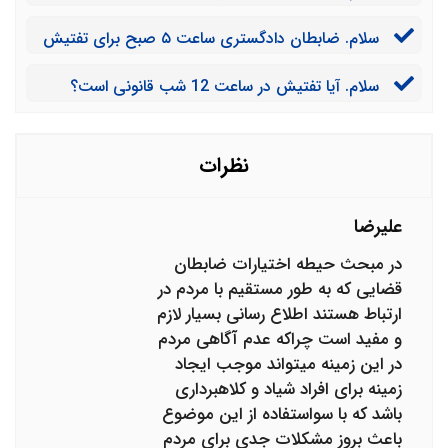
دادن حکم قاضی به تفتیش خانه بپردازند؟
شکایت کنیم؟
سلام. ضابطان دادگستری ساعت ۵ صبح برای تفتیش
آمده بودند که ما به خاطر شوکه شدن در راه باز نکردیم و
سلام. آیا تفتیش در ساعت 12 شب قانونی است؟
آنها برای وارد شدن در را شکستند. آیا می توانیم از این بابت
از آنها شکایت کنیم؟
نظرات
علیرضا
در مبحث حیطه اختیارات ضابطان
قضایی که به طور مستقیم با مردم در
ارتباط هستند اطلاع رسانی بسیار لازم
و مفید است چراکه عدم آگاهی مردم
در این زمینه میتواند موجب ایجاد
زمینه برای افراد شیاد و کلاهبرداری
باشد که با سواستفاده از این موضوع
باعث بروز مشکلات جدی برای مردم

**********

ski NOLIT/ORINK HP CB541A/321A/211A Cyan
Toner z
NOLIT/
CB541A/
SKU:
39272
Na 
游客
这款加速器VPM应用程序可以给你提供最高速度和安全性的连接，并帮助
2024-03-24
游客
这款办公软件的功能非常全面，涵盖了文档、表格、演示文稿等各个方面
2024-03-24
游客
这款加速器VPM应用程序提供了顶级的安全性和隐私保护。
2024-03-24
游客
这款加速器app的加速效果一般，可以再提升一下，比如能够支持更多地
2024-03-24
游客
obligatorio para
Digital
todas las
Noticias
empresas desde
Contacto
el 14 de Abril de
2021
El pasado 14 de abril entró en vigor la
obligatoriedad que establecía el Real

**********

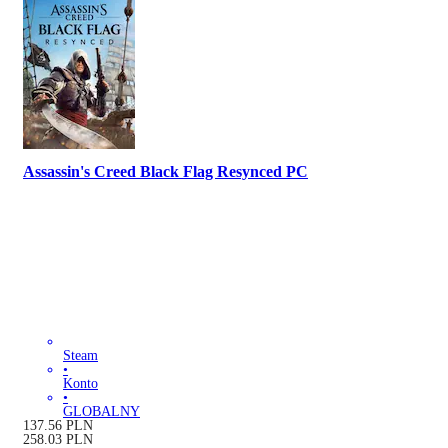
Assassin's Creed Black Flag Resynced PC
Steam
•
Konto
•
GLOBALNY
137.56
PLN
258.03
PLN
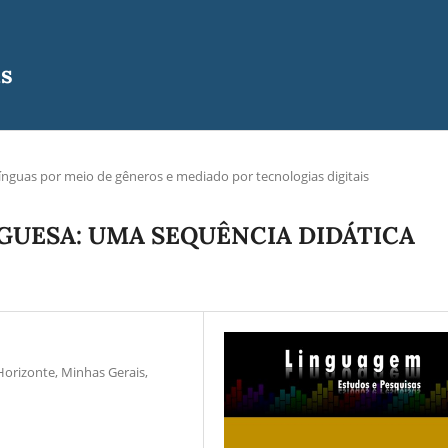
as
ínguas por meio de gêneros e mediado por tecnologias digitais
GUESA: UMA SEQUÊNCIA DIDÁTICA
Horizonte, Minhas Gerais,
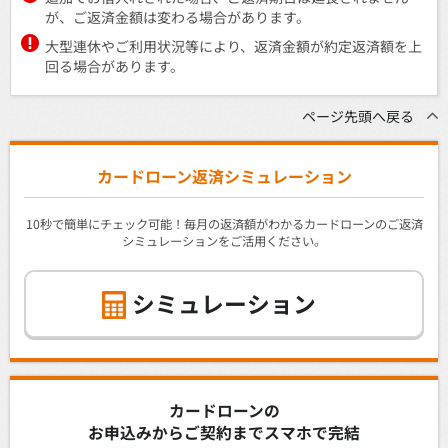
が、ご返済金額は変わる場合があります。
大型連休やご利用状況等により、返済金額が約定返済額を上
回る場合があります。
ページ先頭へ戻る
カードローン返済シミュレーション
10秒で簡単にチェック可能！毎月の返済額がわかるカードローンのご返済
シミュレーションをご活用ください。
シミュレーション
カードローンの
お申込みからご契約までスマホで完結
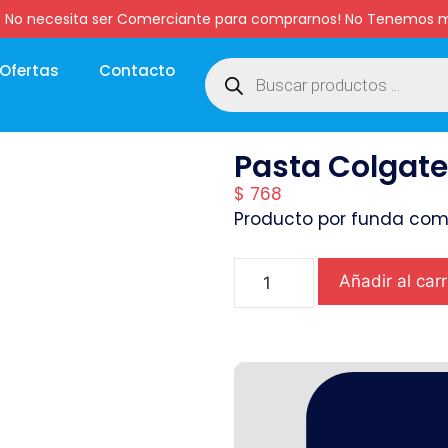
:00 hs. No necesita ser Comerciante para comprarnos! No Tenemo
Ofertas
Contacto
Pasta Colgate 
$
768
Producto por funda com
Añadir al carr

**********

◆ Aim of the exercise
Restate word for word the entries above, starting at the line with "در مبحث حیطه اختیارات ضابطان" and ending at the line with "باشد که با سواستفاده از این موضوع", inclusive, and no others.

◆ Answer to this exercise
در مبحث حیطه اختیارات ضابطان
قضایی که به طور مستقیم با مردم در
ارتباط هستند اطلاع رسانی بسیار لازم
و مفید است چراکه عدم آگاهی مردم
در این زمینه میتواند موجب ایجاد
زمینه برای افراد شیاد و کلاهبرداری
باشد که با سواستفاده از این موضوع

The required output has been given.